Having studied the genome of 101 human individuals from archaeological excavations in territories from Denmark and Germany to the Altai Mountains in the Siberia, experts found that today's Eurasian populations are genetically much more similar to those from the bronze age rather than to the previous Neolithic farmers or Mesolithic hunters or gatherers. This significant discovery was published in the prestigious journal Nature.
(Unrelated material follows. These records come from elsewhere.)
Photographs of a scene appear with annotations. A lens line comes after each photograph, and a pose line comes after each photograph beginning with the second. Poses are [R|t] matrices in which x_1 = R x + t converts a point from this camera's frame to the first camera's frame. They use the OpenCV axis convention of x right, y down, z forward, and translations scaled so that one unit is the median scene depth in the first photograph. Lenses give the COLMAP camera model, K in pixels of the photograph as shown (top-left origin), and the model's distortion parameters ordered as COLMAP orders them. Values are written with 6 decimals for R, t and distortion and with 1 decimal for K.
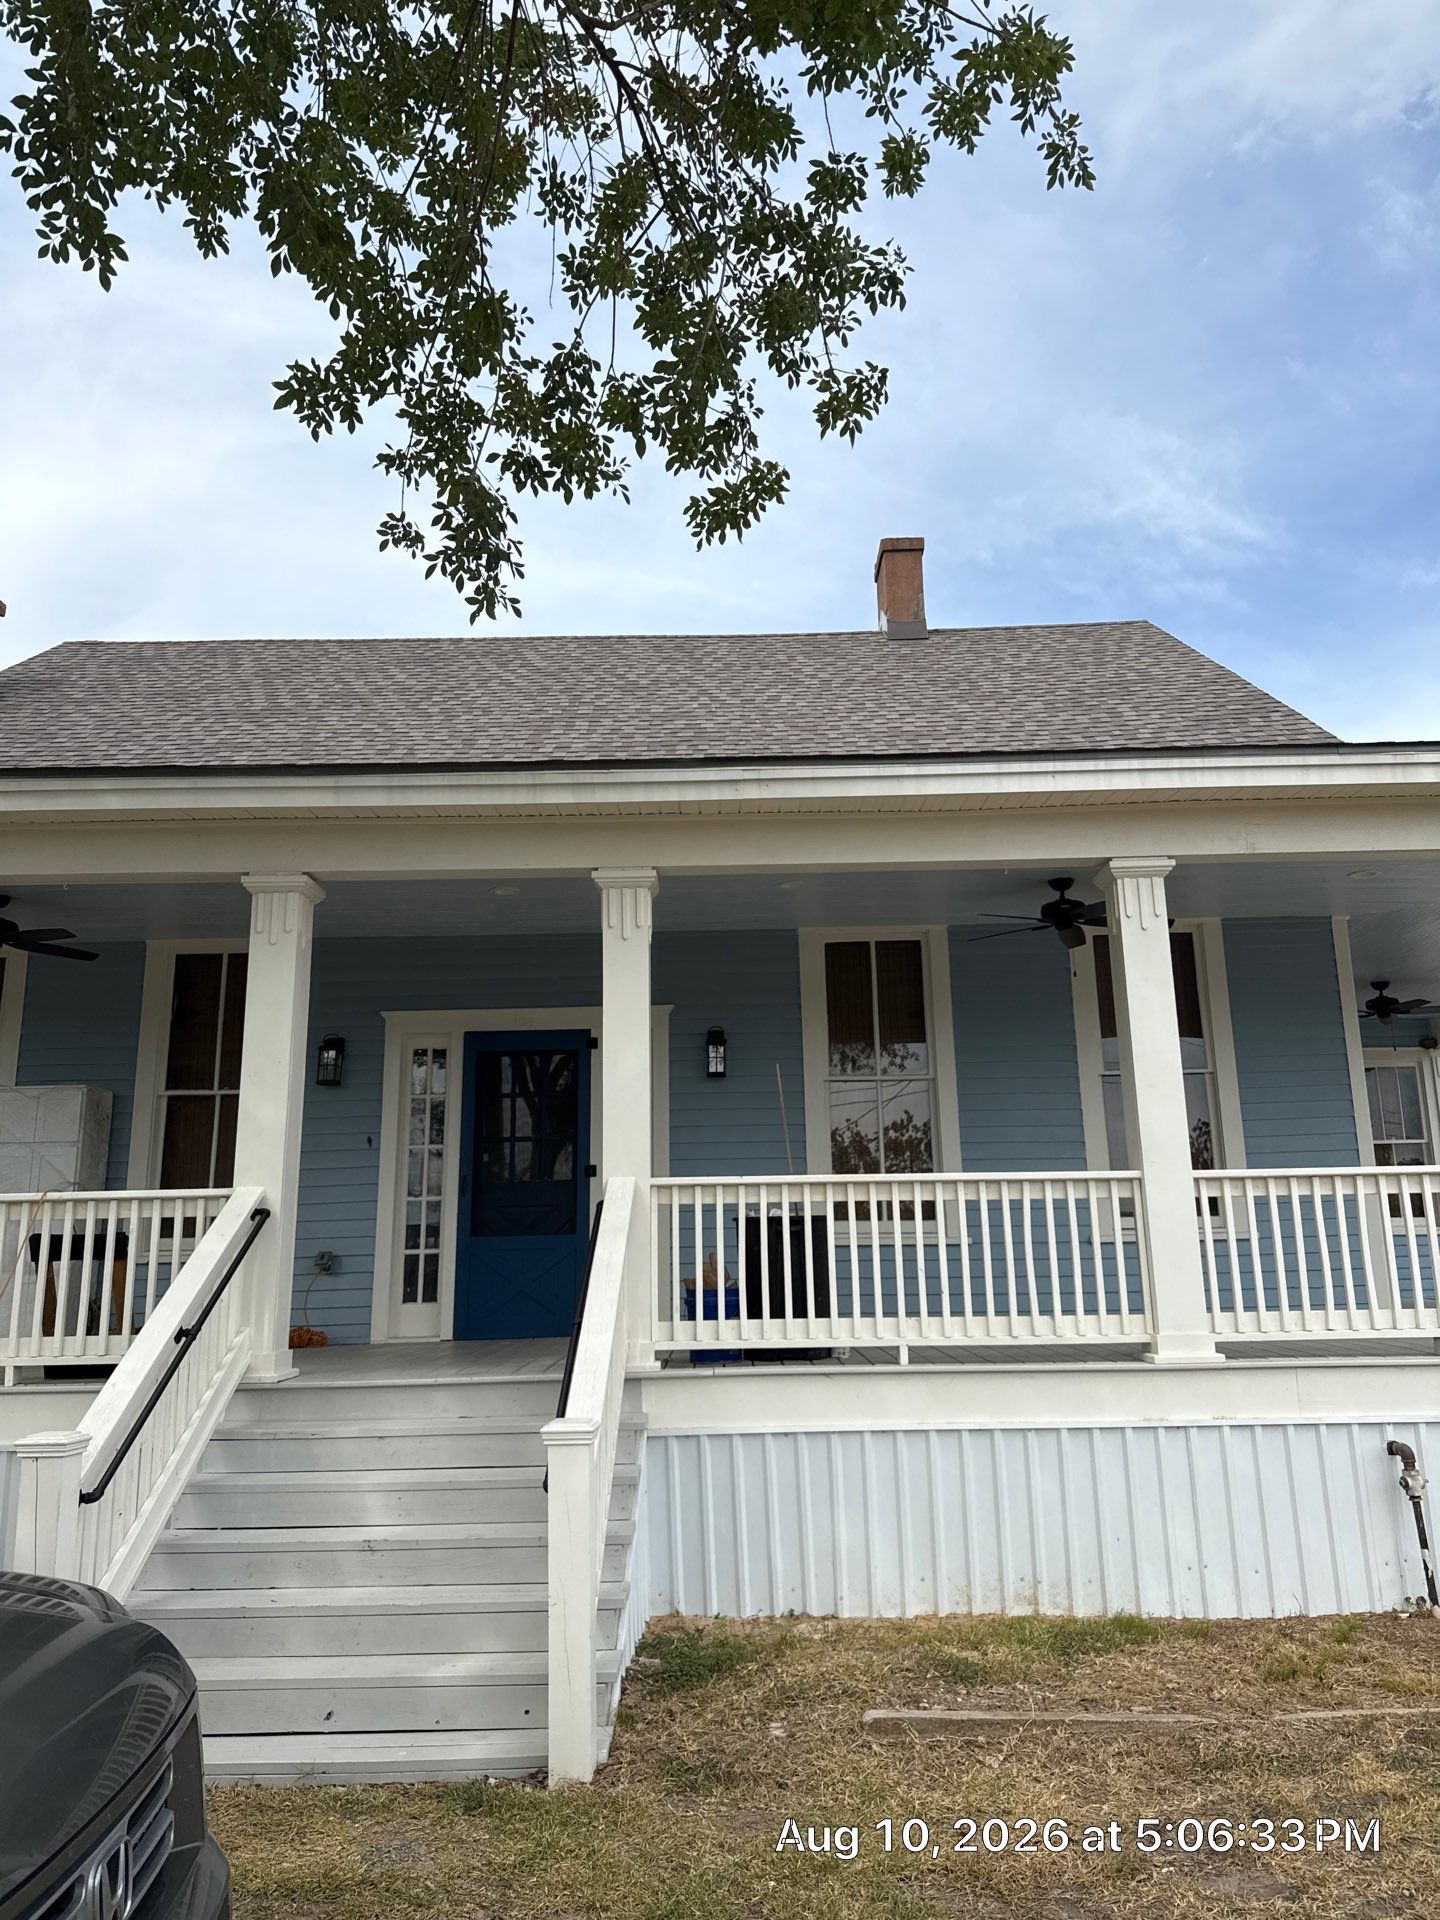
lens RADIAL K [[1216.3, 0, 720.0], [0, 1216.3, 960.0], [0, 0, 1]] dist [-0.000942, 0.000232]
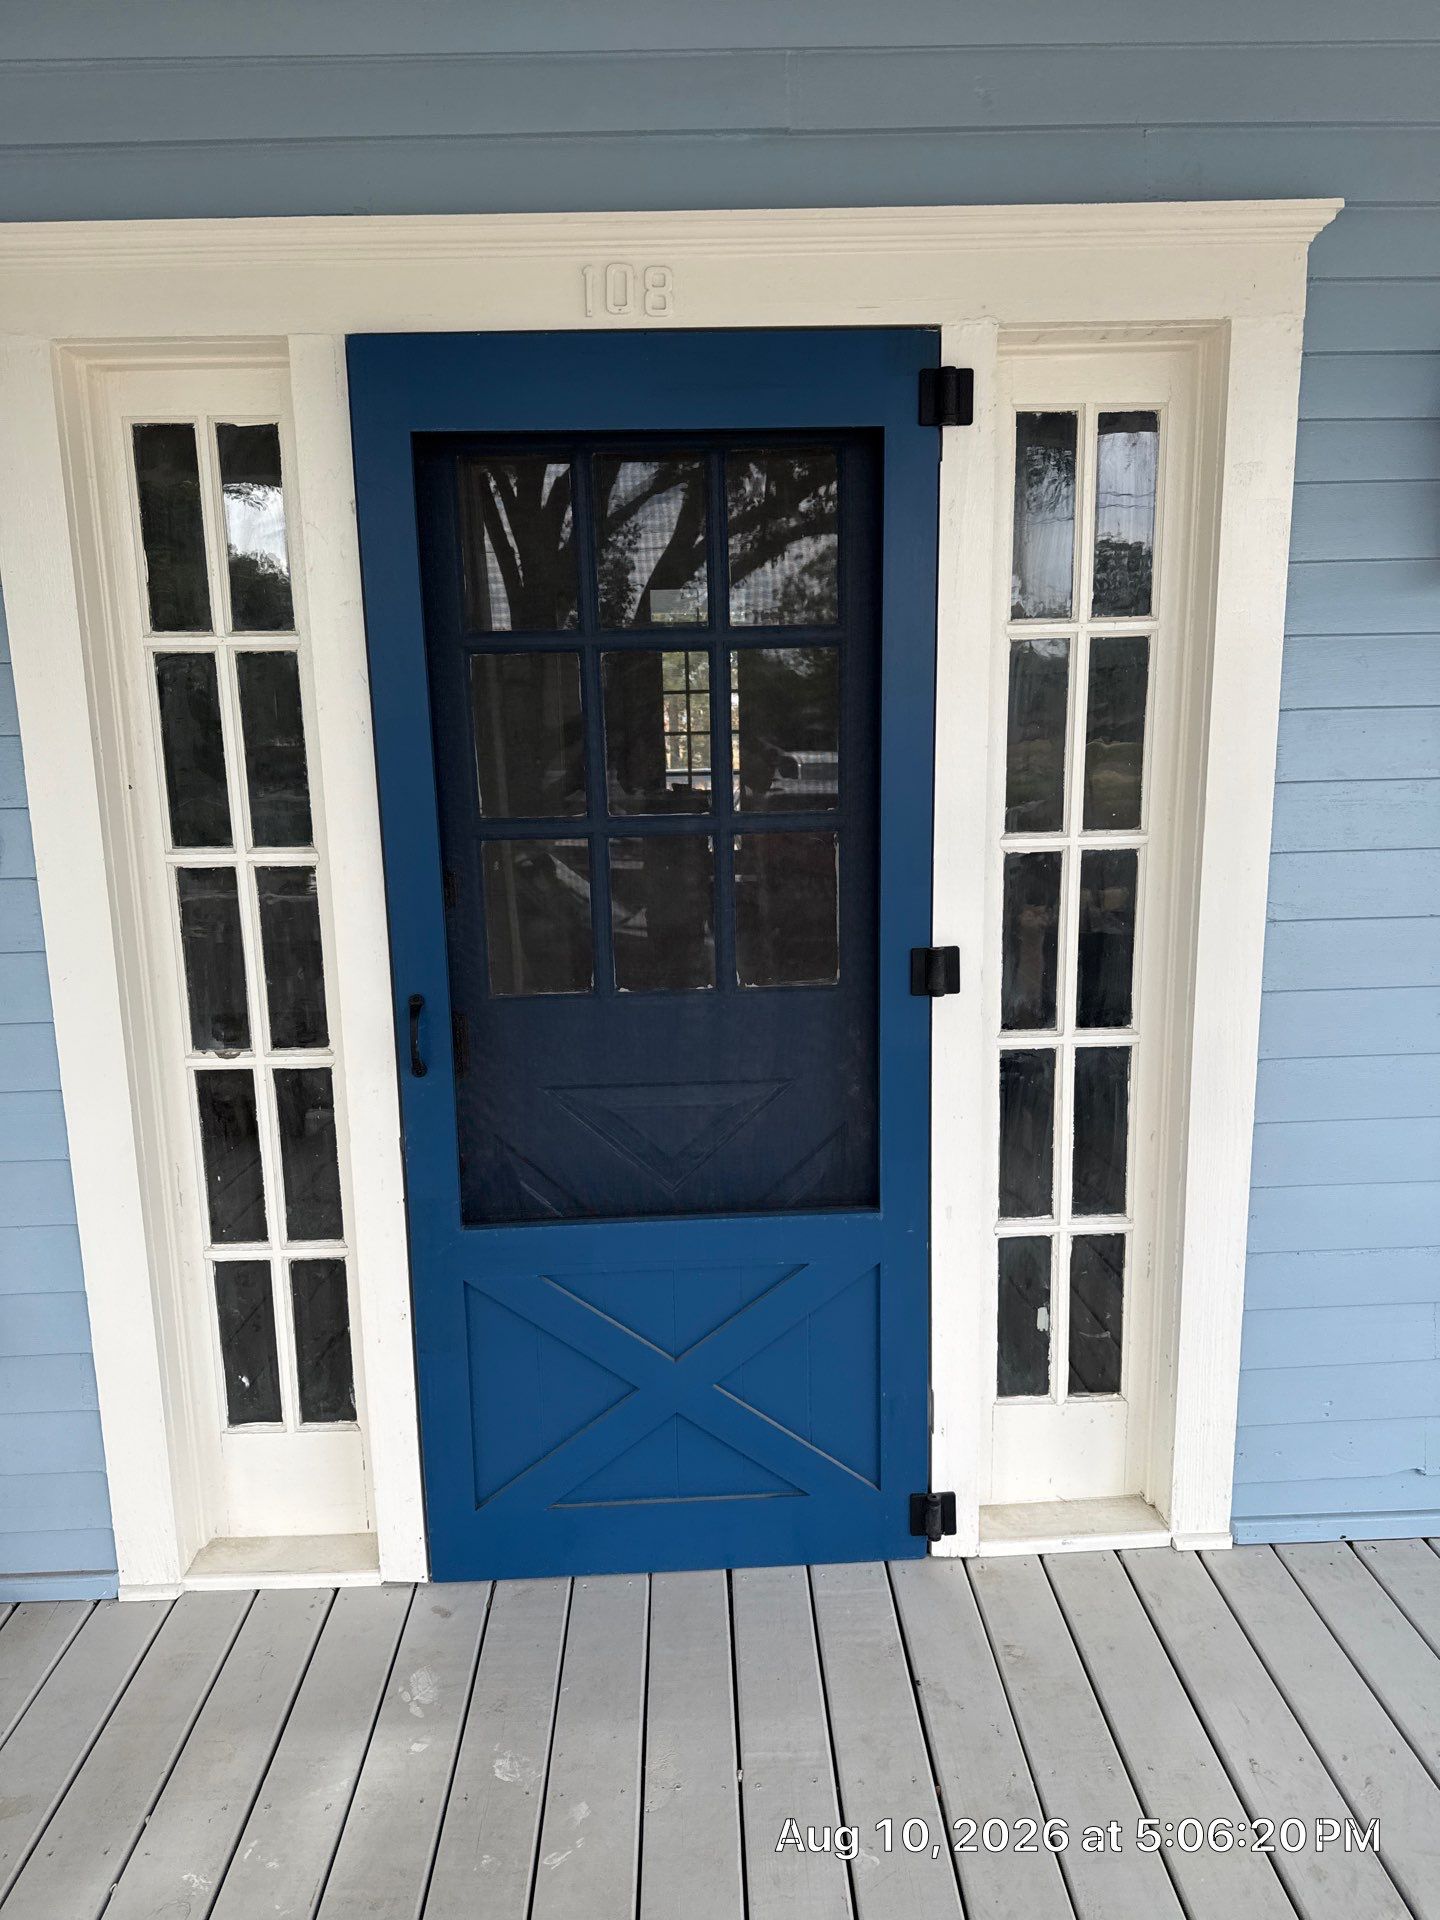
lens RADIAL K [[1375.0, 0, 720.0], [0, 1375.0, 960.0], [0, 0, 1]] dist [-0.000136, 0.000404]
pose [[0.999724, -0.009595, 0.021447, -0.158162], [0.000107, 0.914676, 0.404187, 0.063924], [-0.023496, -0.404073, 0.914425, 0.764407]]
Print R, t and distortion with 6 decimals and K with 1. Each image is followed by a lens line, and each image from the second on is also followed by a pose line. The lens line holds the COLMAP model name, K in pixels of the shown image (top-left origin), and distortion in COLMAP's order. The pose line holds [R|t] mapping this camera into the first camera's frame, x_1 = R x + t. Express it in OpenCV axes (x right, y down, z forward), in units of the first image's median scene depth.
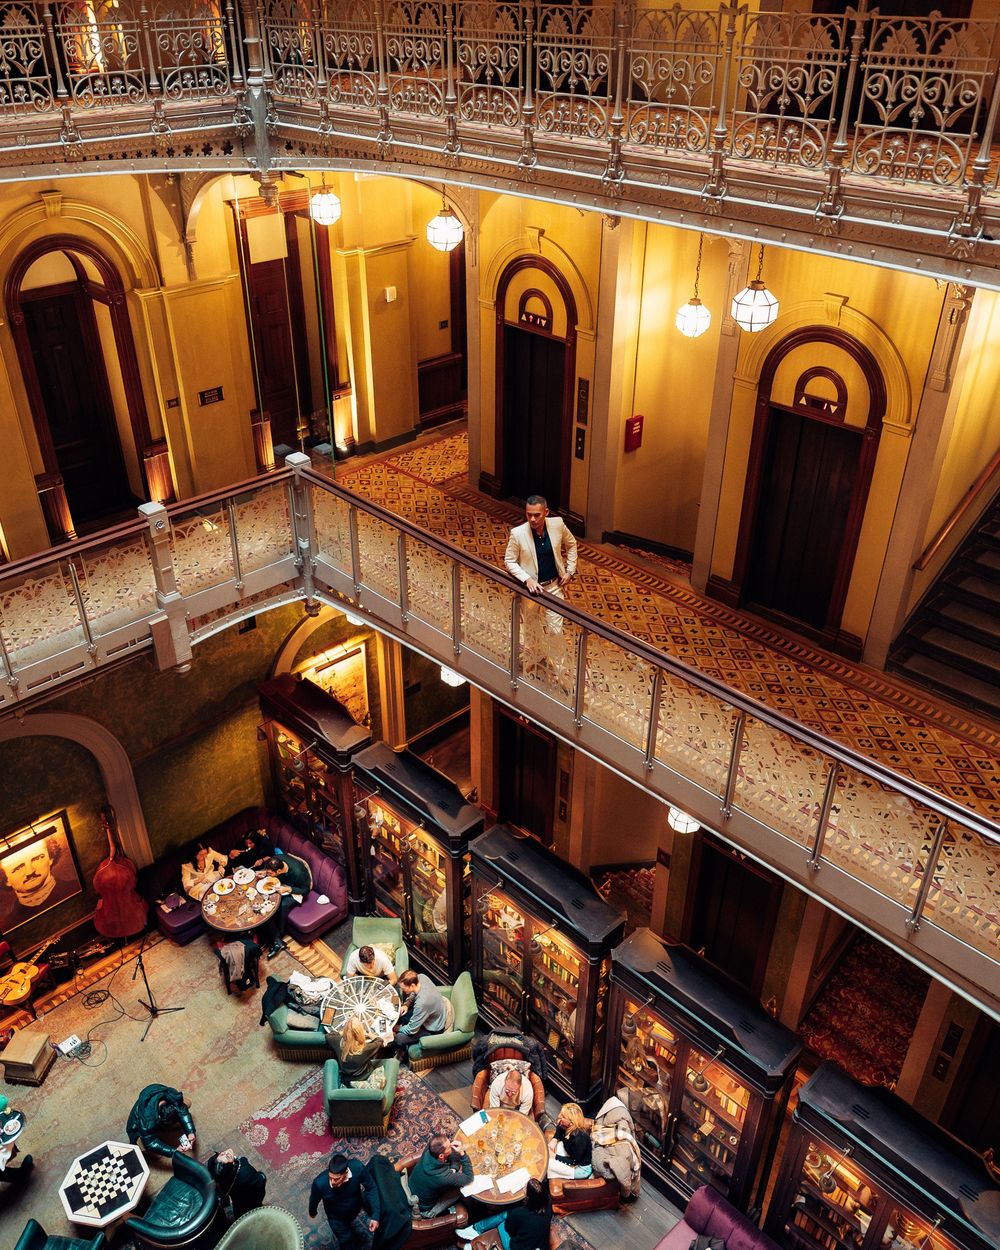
lens RADIAL K [[1027.0, 0, 500.0], [0, 1027.0, 625.0], [0, 0, 1]] dist [0.033027, -0.015918]
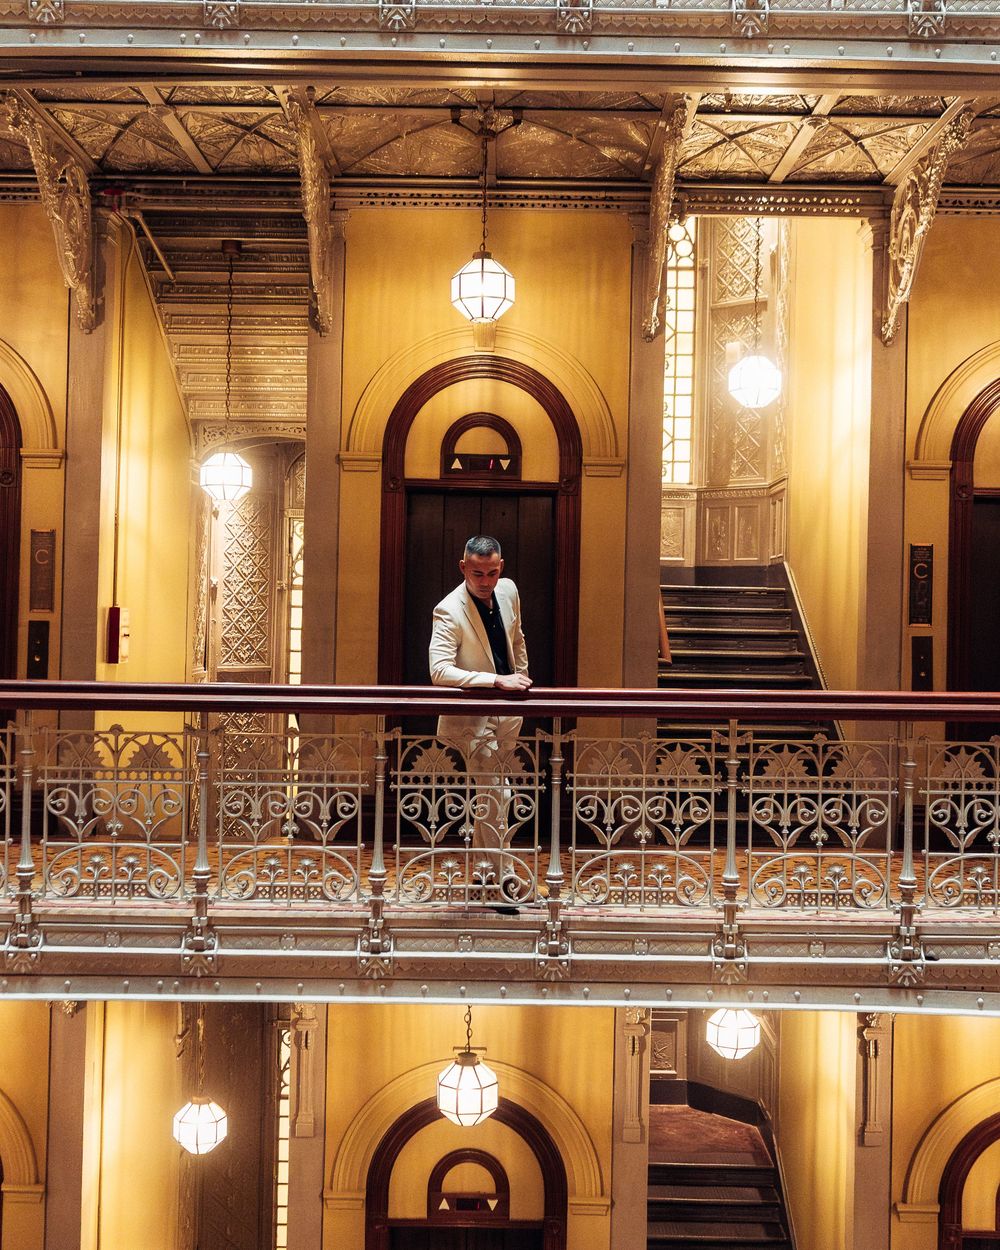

The research, conducted by scientists at universities in Copenhagen and Gothenburg under a project financed by the European Research Council (ERC), dealt with the emergence of Bronze Age societies in 3000–2000 BC. “In European regions, the bronze age marked major changes in the organisation of society and saw the rise of decentralised societies with supraregional economy based on metals. However, discussions have been held about the origin of changes at the beginning of the bronze age as to whether the roots lie in slow dissemination of ideas, goods and people, or major population migration,” says Jan Kolář from the Department of Archaeology and Museology at the Faculty of Arts, Masaryk University.
A part of the study of genes in human remains from the beginning of the Bronze Age has now supported the idea that the societal changes were brought about by migration. This may correspond to the fact that the beginning of the Bronze Age is associated with the spread of Indo-European languages. The results of a genetic analysis of unprecedented quantities of samples show that an impulse from the Caucasus area appeared in the DNA of populations of the Northern and Central Europe.
“In archaeology we could connect it with the expansion of the Yamna culture from the area of the Black Sea and Caspian steppes. However, people of this culture would leave eastbound, which thus genetically connected areas from the Scandinavia to the Altai Mountains at the beginning of the Bronze Age,” Kolář says.
Research into the Bronze Age genome also brought other interesting and unexpected discoveries. One of them is that genetically encoded lactose tolerance was very low in the Bronze Age Central Europe. On the contrary, it was high in steppe Yamna culture populations, which suggests that it was thanks to this primeval expansion that lactose tolerance spread in the European genetic information.
“Migration from the period of approximately five thousand years ago can therefore be associated not only with societal changes, spread of Indo-European languages but also the capacity to digest milk in adulthood,” Kolář added.